[INFORMATION GIVEN — start]

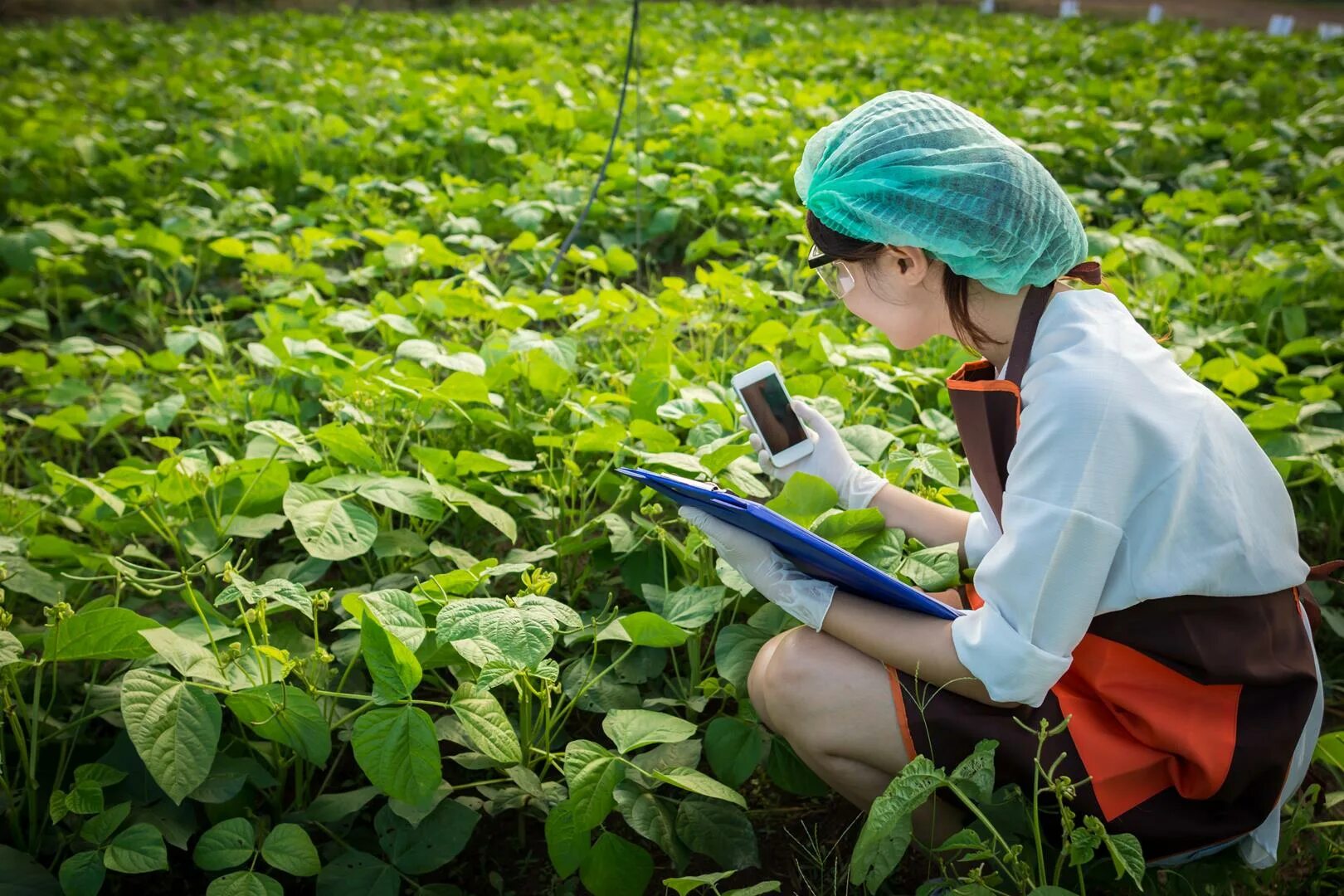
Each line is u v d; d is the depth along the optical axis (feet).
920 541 7.48
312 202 18.12
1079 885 5.60
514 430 9.98
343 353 11.51
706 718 7.94
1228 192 17.42
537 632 5.85
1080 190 17.99
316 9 49.62
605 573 8.98
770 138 20.21
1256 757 5.59
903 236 5.55
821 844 7.08
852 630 6.11
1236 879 6.35
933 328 6.17
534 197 17.63
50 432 11.85
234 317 15.24
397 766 5.86
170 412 10.14
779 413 7.75
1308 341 12.10
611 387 11.18
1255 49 33.83
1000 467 6.02
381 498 8.03
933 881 5.84
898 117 5.70
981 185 5.37
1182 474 5.29
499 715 6.10
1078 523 5.24
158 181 19.19
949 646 5.81
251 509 8.80
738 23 38.34
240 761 6.75
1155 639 5.61
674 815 6.73
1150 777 5.81
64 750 6.83
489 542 9.57
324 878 6.19
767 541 6.38
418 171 20.38
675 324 12.23
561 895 6.73
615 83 26.86
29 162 19.12
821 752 6.37
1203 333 12.68
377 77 27.09
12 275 15.35
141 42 34.58
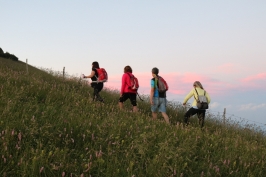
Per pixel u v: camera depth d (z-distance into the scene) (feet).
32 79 39.55
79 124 20.44
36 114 21.53
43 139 17.10
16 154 14.75
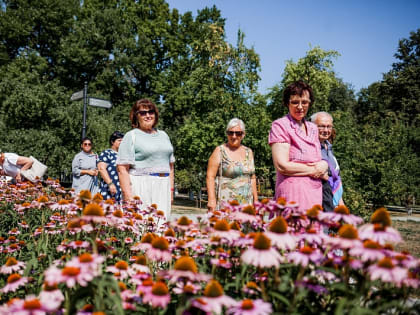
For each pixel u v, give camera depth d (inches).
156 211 138.1
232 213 90.6
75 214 108.7
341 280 69.2
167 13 1067.3
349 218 76.0
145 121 161.0
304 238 76.3
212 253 90.9
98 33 981.8
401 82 1405.0
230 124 164.1
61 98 764.6
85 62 966.4
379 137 796.0
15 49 1043.3
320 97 735.7
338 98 1514.5
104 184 213.9
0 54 973.8
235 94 671.8
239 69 667.4
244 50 671.1
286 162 122.0
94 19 1012.5
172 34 1066.7
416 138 952.9
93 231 89.9
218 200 163.5
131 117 167.2
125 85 1008.2
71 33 1017.5
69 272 62.4
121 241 123.4
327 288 69.3
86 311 67.9
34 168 255.6
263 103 688.4
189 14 1082.7
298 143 124.4
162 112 966.4
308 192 121.0
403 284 69.1
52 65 1058.1
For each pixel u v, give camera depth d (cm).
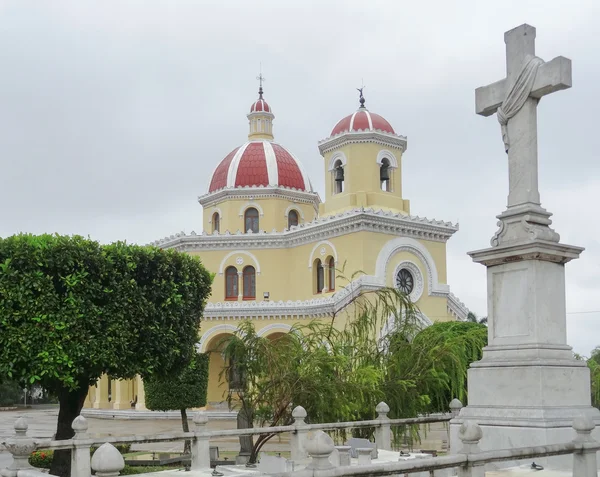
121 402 5519
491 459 936
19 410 7675
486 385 1285
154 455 2853
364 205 4881
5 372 2064
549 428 1169
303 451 1756
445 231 5062
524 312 1270
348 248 4756
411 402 2273
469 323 3681
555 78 1288
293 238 5212
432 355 2428
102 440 1491
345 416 2111
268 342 2289
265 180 5681
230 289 5353
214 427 4181
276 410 2159
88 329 2175
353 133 4953
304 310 4725
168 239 5472
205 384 3347
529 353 1242
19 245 2120
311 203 5841
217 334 4881
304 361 2233
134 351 2292
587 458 1027
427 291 4919
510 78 1375
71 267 2173
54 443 1416
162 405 3231
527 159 1329
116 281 2258
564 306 1303
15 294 2080
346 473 810
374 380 2219
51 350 2086
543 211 1320
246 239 5312
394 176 5066
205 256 5366
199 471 1645
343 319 4456
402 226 4800
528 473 1155
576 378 1251
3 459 2838
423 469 880
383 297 2627
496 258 1312
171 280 2398
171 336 2350
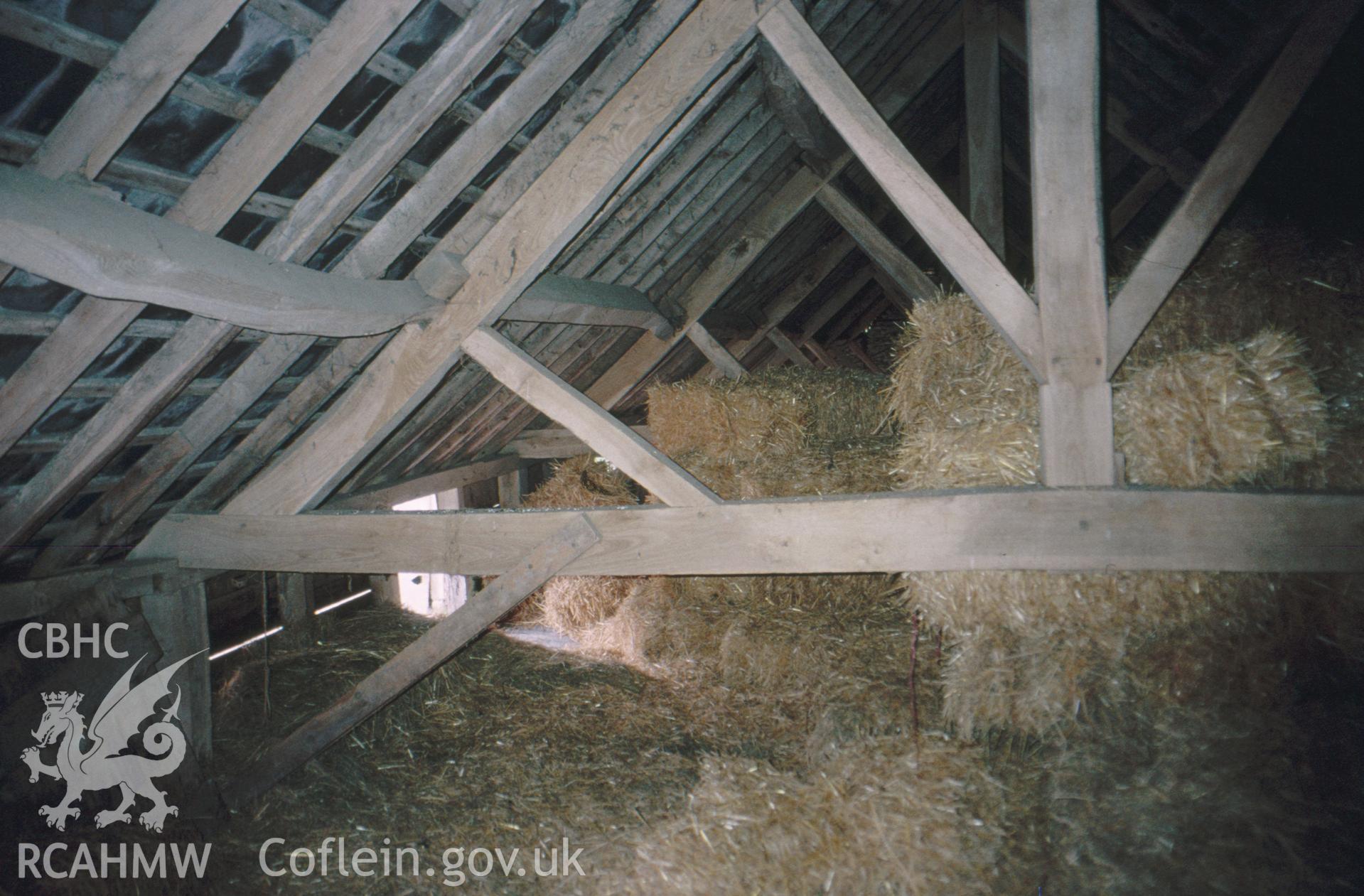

[INFORMATION GIVEN — finish]

*ASSIGNED TASK:*
Transcribe the entries above exactly, from their first line through the line with "134 351 2292", and omit all pictures.

*TASK RESPONSE:*
Each line is u v d; d is the depth along the optical axis (feet).
920 541 7.48
312 202 18.12
1079 885 5.60
514 430 9.98
343 353 11.51
706 718 7.94
1228 192 17.42
537 632 5.85
1080 190 17.99
316 9 49.62
605 573 8.98
770 138 20.21
1256 757 5.59
903 236 5.55
821 844 7.08
852 630 6.11
1236 879 6.35
933 328 6.17
534 197 17.63
50 432 11.85
234 317 15.24
397 766 5.86
170 412 10.14
779 413 7.75
1308 341 12.10
611 387 11.18
1255 49 33.83
1000 467 6.02
381 498 8.03
933 881 5.84
898 117 5.70
981 185 5.37
1182 474 5.29
499 715 6.10
1078 523 5.24
158 181 19.19
949 646 5.81
251 509 8.80
738 23 38.34
240 761 6.75
1155 639 5.61
674 815 6.73
1150 777 5.81
64 750 6.83
489 542 9.57
324 878 6.19
767 541 6.38
418 171 20.38
675 324 12.23
561 895 6.73
615 83 26.86
29 162 19.12
821 752 6.37
1203 333 12.68
377 77 27.09
12 275 15.35
141 42 34.58
Per pixel u v: camera depth d (z-distance into the scene) (feet).
32 79 39.55
79 124 20.44
36 114 21.53
43 139 17.10
16 154 14.75
For each pixel u v, give camera depth d (inches).
156 211 138.1
232 213 90.6
75 214 108.7
341 280 69.2
167 13 1067.3
349 218 76.0
145 121 161.0
304 238 76.3
212 253 90.9
98 33 981.8
401 82 1405.0
230 124 164.1
61 98 764.6
85 62 966.4
379 137 796.0
15 49 1043.3
320 97 735.7
338 98 1514.5
104 184 213.9
0 54 973.8
235 94 671.8
239 69 667.4
244 50 671.1
286 162 122.0
94 19 1012.5
172 34 1066.7
416 138 952.9
93 231 89.9
218 200 163.5
131 117 167.2
125 85 1008.2
71 33 1017.5
69 272 62.4
121 241 123.4
327 288 69.3
86 311 67.9
34 168 255.6
263 103 688.4
189 14 1082.7
298 143 124.4
162 112 966.4
308 192 121.0
403 284 69.1
52 65 1058.1
For each pixel u v, give camera depth d (cm).
121 402 5519
491 459 936
19 410 7675
486 385 1285
154 455 2853
364 205 4881
5 372 2064
549 428 1169
303 451 1756
445 231 5062
524 312 1270
348 248 4756
411 402 2273
469 323 3681
555 78 1288
293 238 5212
432 355 2428
102 440 1491
345 416 2111
268 342 2289
265 180 5681
230 289 5353
214 427 4181
276 410 2159
88 329 2175
353 133 4953
304 310 4725
168 239 5472
205 384 3347
529 353 1242
19 245 2120
311 203 5841
217 334 4881
304 361 2233
134 351 2292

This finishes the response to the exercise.